The hearing aimed to ‘question the wisdom of relying for national economic policy on a single, specific model when alternatives are available.’ One of the most promising and popular of these alternatives was on display at a workshop in Warrenton, Virginia at the end of June, funded by the US National Science Foundation and attended by a diverse bunch that included economists from the Fed and the Bank of England, social scientists, policy advisors and computer scientists. They explored the potential of so-called agent-based models (ABMs) of the economy to help us learn the lessons of the current financial crisis and perhaps to develop an early-warning system for anticipating the next one. Better still, this non-traditional approach might offer prevention rather than cure: not the false promise of a crisis-free economy, but a way of identifying systemic vulnerabilities and mitigating their effects.
Agent-based modeling [1] does not assume that the economy can achieve a settled equilibrium. The modeler imposes no order or design on the economy from the top down, and unlike many traditional models, ABMs are not populated with ‘representative agents’: identical traders, firms or households whose individual behaviour mirrors the economy as a whole. Rather, an ABM uses a bottom-up approach which assigns particular behavioural rules to each agent. For example, some may believe that prices reflect fundamentals while others may rely on empirical observations of past price trends.
---
→ **Actions to take**:
1. Write out the part of the passage on agent-based economic models that begins at the words "Agent-based modeling [1]" and stops after "past price trends.", updated so that "households" reads "consumers".
2. Turn the paragraph of the passage on agent-based economic models that opens with "Agent-based modeling [1] does not assume" into a short bulleted list that keeps its main facts.
3. Continue the passage on agent-based economic models from its last sentence.
The records that come next are drawn from a separate source.
---
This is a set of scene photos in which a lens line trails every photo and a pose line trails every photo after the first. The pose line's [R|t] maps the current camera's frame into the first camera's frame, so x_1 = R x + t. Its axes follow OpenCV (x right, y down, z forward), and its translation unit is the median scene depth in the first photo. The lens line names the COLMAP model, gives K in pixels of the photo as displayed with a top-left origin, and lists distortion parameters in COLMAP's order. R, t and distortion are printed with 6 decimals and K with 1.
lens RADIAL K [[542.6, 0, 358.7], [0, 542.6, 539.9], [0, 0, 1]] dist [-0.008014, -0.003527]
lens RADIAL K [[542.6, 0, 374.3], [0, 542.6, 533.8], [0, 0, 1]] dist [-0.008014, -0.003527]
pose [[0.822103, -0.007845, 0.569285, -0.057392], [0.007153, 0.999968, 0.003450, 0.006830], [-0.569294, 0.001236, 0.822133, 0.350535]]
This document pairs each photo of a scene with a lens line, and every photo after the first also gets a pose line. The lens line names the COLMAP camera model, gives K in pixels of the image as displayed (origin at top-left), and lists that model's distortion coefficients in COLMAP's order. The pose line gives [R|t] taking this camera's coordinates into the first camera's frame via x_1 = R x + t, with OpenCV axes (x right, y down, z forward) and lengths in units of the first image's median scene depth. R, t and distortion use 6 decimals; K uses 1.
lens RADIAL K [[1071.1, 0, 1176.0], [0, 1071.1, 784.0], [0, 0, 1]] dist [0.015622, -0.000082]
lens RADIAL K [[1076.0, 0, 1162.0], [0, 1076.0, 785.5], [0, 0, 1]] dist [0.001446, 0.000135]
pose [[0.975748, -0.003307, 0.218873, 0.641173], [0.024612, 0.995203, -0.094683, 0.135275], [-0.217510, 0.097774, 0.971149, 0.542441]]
---
→ **Answers by task**:
1.
Agent-based modeling [1] does not assume that the economy can achieve a settled equilibrium. The modeler imposes no order or design on the economy from the top down, and unlike many traditional models, ABMs are not populated with ‘representative agents’: identical traders, firms or consumers whose individual behaviour mirrors the economy as a whole. Rather, an ABM uses a bottom-up approach which assigns particular behavioural rules to each agent. For example, some may believe that prices reflect fundamentals while others may rely on empirical observations of past price trends.

2.
- Agent-based modeling does not assume the economy can reach a settled equilibrium.
- The modeler imposes no order or design from the top down.
- Unlike many traditional models, ABMs are not populated with "representative agents," meaning identical traders, firms or households whose individual behavior mirrors the economy as a whole.
- ABMs work from the bottom up and give each agent its own behavioral rules. For example, some agents believe prices reflect fundamentals, while others rely on past price trends.

3.
Crucially, agent behaviour may be determined (and altered) by direct interactions between them, whereas in conventional models interaction happens only indirectly through pricing. This provision of ABMs enables, for example, the copycat behaviour that leads to “herding” among investors. The agents may learn from experience or switch their strategies according to majority opinion. They can aggregate into institutional structures such as banks and firms. These things are very hard, sometimes impossible, to build into conventional models. But in an agent-based model one simply runs a computer simulation to see what emerges, free from any top-down assumptions. As economist Alan Kirman has put it, ABMs ‘provide an account of macro phenomena which are caused by interaction at the micro level but are no longer a blown-up version of that activity.’
Agent-based models are not exactly an alternative to conventional approaches, but a generalization of them: just about any economic theory could be expressed as an ABM, including the DSGE models now used for forecasting by most central banks. While those models are also based on microeconomic foundations, they accept the traditional view that there exists some ideal equilibrium towards which all prices are drawn. That this is often approximately true is why DSGE models perform well enough in a business-as-usual economy.
But DSGE models are useless in a crisis, as even advocates such as Robert Lucas admit. Last year, Lucas responded in this magazine to the criticism that these theories had failed to foresee the credit crunch by saying that such events are inherently unpredictable. All that can be reasonably expected of economic models, Lucas implied, is that they work well in ‘normal’ times. Crashes must forever be anomalies where theory breaks down.
That’s true of DSGE models because their ‘dynamic stochastic’ element amounts to minor fluctuations around an equilibrium state. Yet there is no equilibrium during big market fluctuations such as crashes – one can say that DSGE models thus insist that such events never occur.
ABMs, in contrast, make no assumptions about the existence of efficient markets or general equilibrium. The markets that they generate are generally not in equilibrium at all but are more like a turbulent river or the weather system, subject to constant storms and seizures of all sizes. Big fluctuations and even crashes are an inherent feature.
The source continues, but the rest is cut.